### [SELECTED EXTRACT]
————
From Theory to Practice – Building on SUAVE

How a SUAVE Transaction Works

A typical SUAVE transaction does not begin in a mempool. Instead, it starts with an intent. This intent might be a user’s desire to swap a token, bid on an NFT, participate in a liquidation, or perform a cross-chain action. Unlike traditional transactions, which are fully specified and publicly broadcast, an intent in SUAVE is encrypted and only partially specified. It leaves room for solvers to propose optimal execution paths.

Once the user signs and submits this intent to the SUAVE Membrane, the privacy layer encrypts it and sends it into a secure environment. This environment may be a trusted execution environment (TEE), a zero-knowledge proof system, or a replicated secure enclave network. Within this environment, the intent is held confidentially until the solver network evaluates it.

Solvers access a batch of encrypted intents and compete in a universal auction to provide the best execution. Each solver proposes a complete transaction path along with a bid—representing either a rebate to the user, a guaranteed minimum output, or some other measurable advantage. These bids are not visible to other solvers during the auction, preserving fairness.

The MEVM, SUAVE’s execution engine, evaluates the proposed solutions and selects the winner based on programmable logic. The winning solver’s execution bundle is then decrypted, finalized, and routed to the appropriate blockchain through the Membrane. The receiving chain accepts the transaction as a standard bundle or inclusion proof, finalizes it on-chain, and returns confirmation to SUAVE.
————
### [GIVEN DATA]

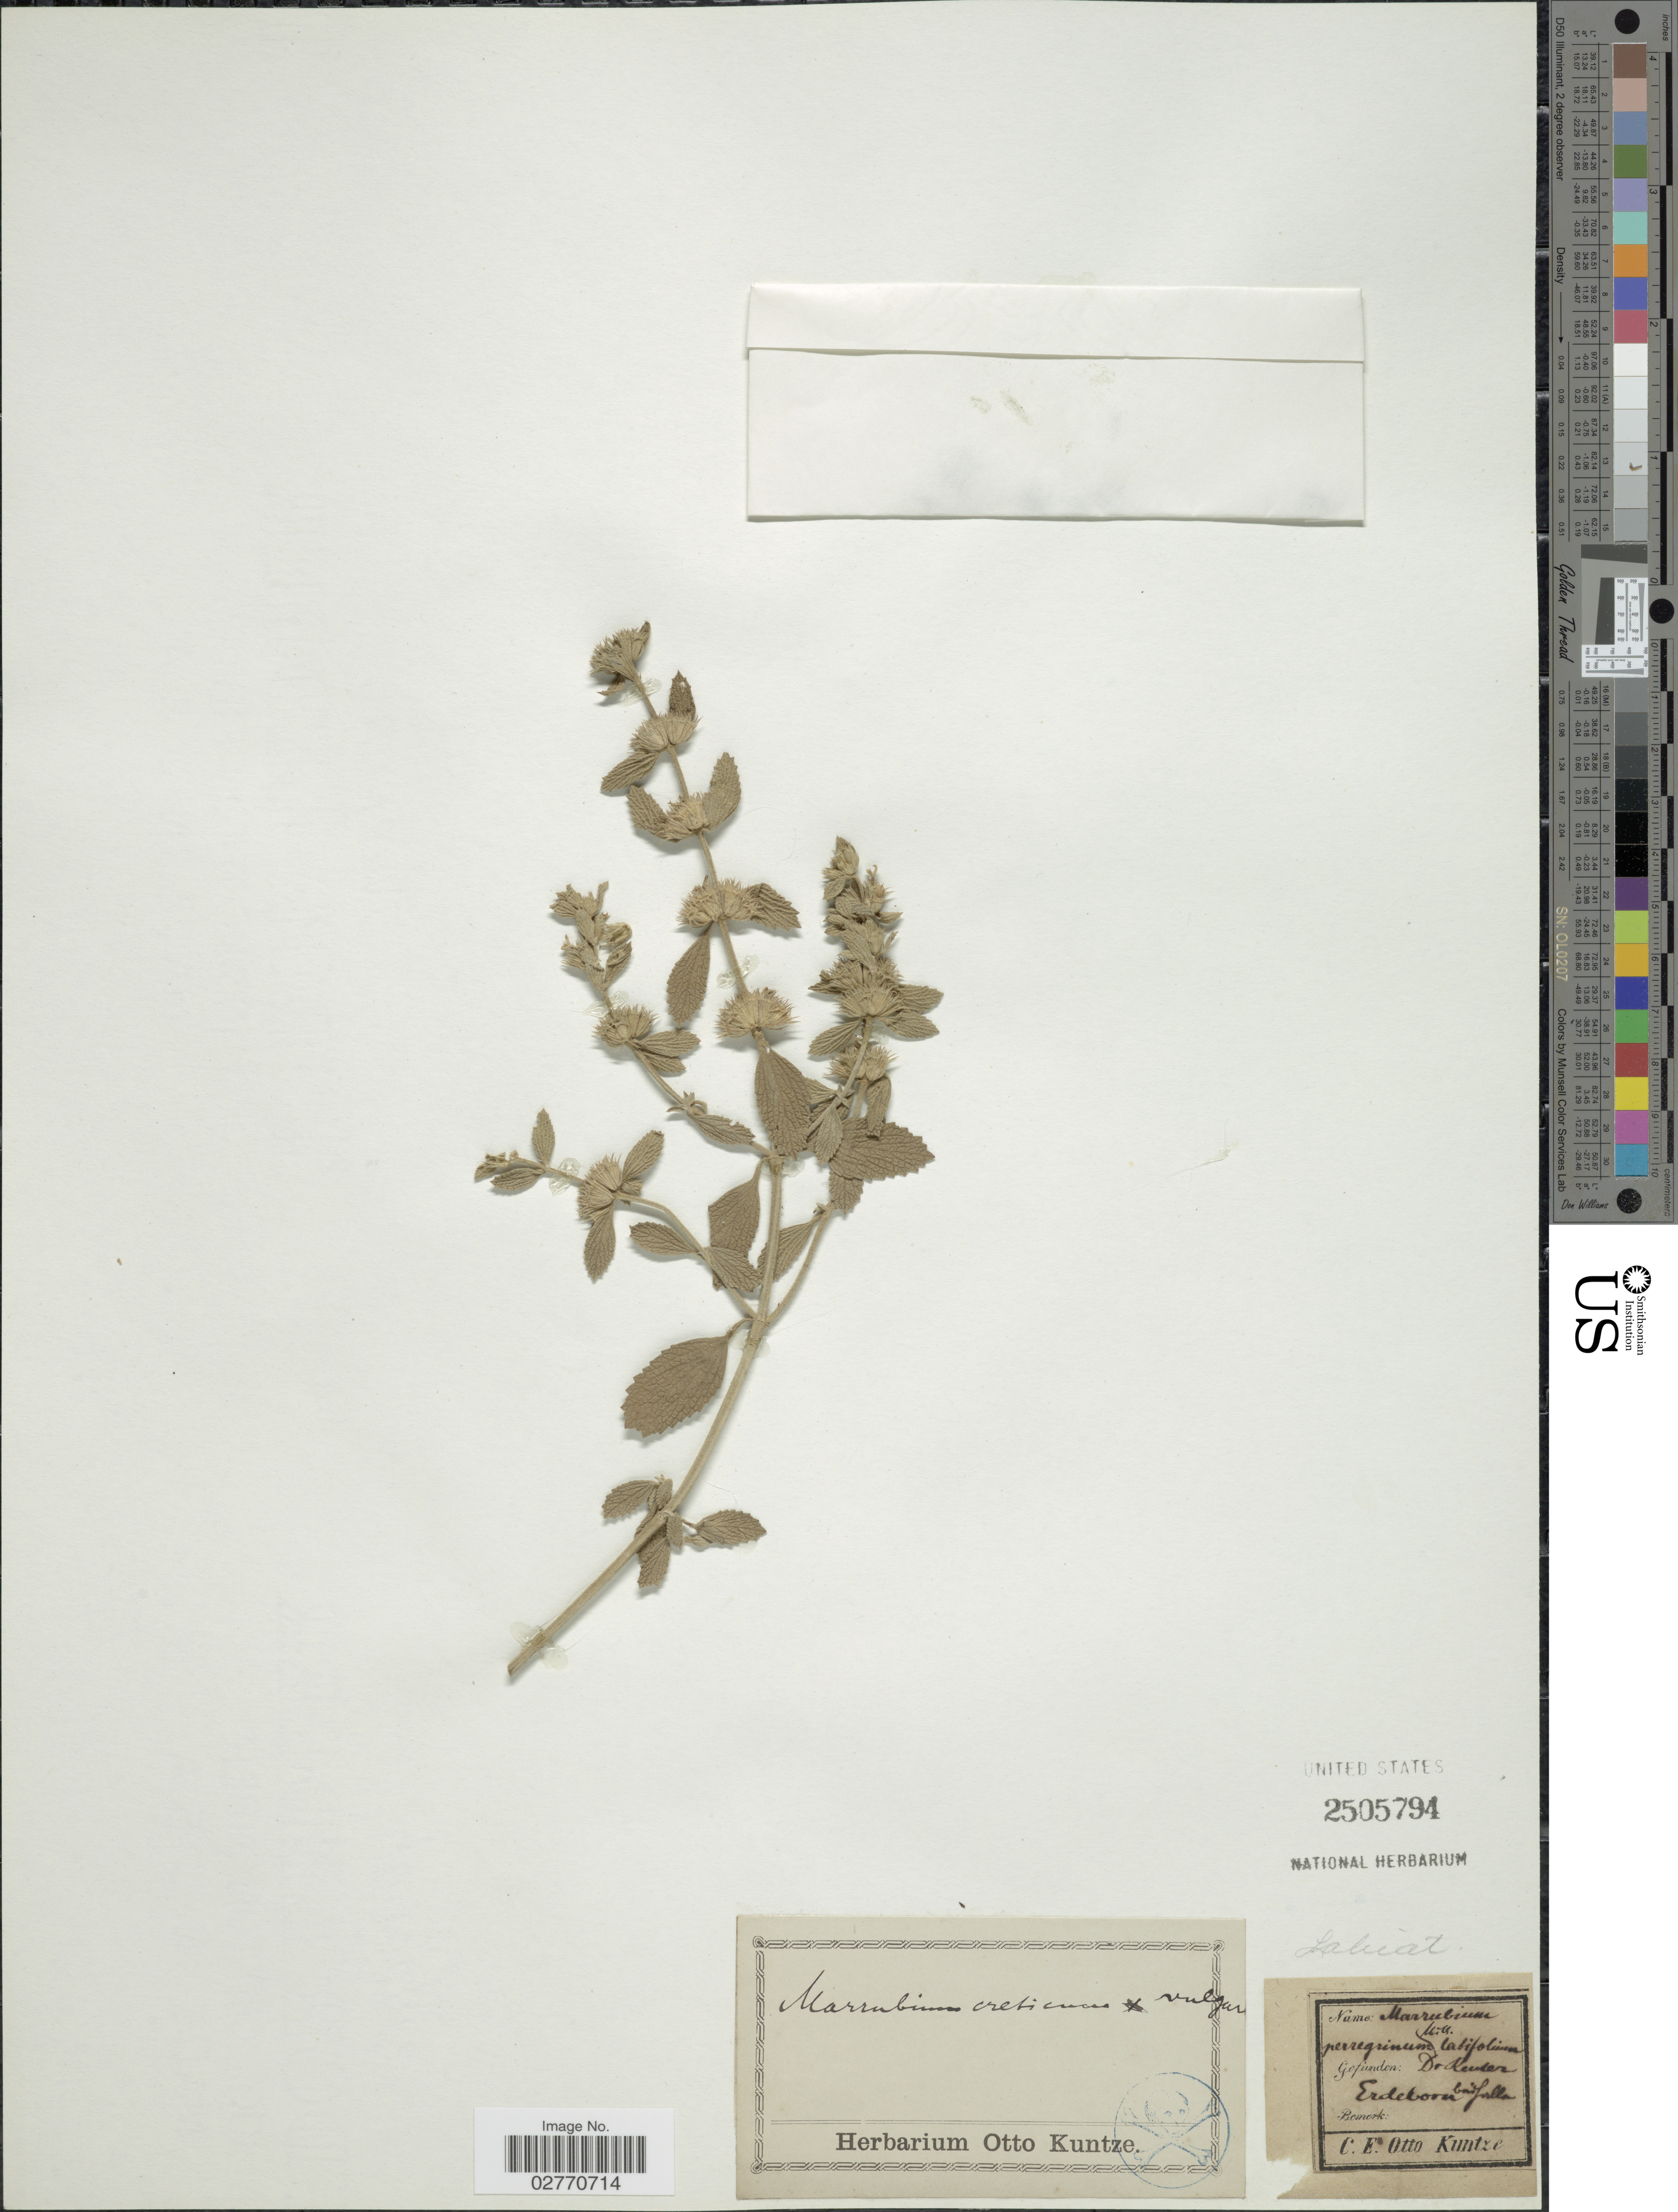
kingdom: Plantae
————
Reproduce the passage on how a SUAVE transaction works in full, word for word, from its title through its last sentence.

### [WORKED ANSWER]
From Theory to Practice – Building on SUAVE

How a SUAVE Transaction Works

A typical SUAVE transaction does not begin in a mempool. Instead, it starts with an intent. This intent might be a user’s desire to swap a token, bid on an NFT, participate in a liquidation, or perform a cross-chain action. Unlike traditional transactions, which are fully specified and publicly broadcast, an intent in SUAVE is encrypted and only partially specified. It leaves room for solvers to propose optimal execution paths.

Once the user signs and submits this intent to the SUAVE Membrane, the privacy layer encrypts it and sends it into a secure environment. This environment may be a trusted execution environment (TEE), a zero-knowledge proof system, or a replicated secure enclave network. Within this environment, the intent is held confidentially until the solver network evaluates it.

Solvers access a batch of encrypted intents and compete in a universal auction to provide the best execution. Each solver proposes a complete transaction path along with a bid—representing either a rebate to the user, a guaranteed minimum output, or some other measurable advantage. These bids are not visible to other solvers during the auction, preserving fairness.

The MEVM, SUAVE’s execution engine, evaluates the proposed solutions and selects the winner based on programmable logic. The winning solver’s execution bundle is then decrypted, finalized, and routed to the appropriate blockchain through the Membrane. The receiving chain accepts the transaction as a standard bundle or inclusion proof, finalizes it on-chain, and returns confirmation to SUAVE.